◆ **DATA SECTION**
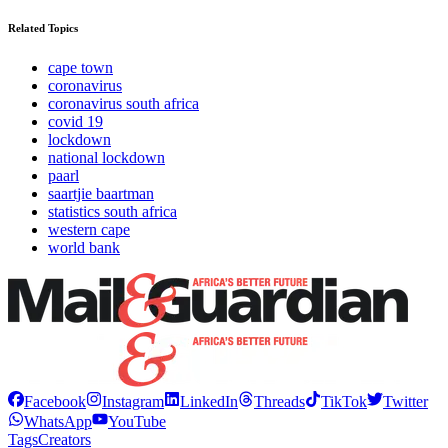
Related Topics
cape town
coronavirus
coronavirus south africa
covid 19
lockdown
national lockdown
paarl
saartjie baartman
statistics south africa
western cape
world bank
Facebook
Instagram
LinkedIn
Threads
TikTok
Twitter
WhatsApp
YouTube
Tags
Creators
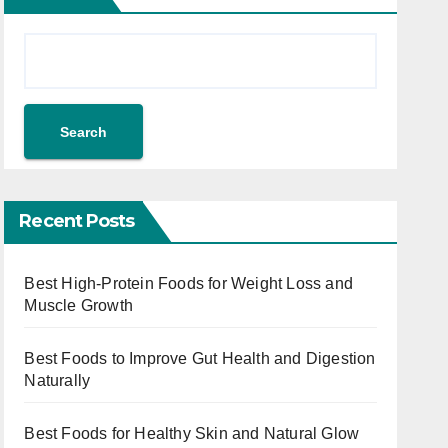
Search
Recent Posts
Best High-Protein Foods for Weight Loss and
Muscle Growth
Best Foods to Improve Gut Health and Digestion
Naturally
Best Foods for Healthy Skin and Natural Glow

--

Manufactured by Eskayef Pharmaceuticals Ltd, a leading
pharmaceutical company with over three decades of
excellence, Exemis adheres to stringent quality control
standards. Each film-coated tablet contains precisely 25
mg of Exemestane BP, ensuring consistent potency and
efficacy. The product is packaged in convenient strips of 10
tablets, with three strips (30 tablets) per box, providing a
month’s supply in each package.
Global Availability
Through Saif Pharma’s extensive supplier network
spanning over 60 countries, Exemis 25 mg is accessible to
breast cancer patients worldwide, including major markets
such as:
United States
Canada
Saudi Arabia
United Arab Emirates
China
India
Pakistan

◆ **TO DO**
Look above for the line containing "Recent Posts" and the line containing "Best Foods for Healthy Skin and Natural Glow". Transcribe both, with the lines between them, exactly.

◆ **OUTPUT OF THE EXERCISE**
Recent Posts
Best High-Protein Foods for Weight Loss and
Muscle Growth
Best Foods to Improve Gut Health and Digestion
Naturally
Best Foods for Healthy Skin and Natural Glow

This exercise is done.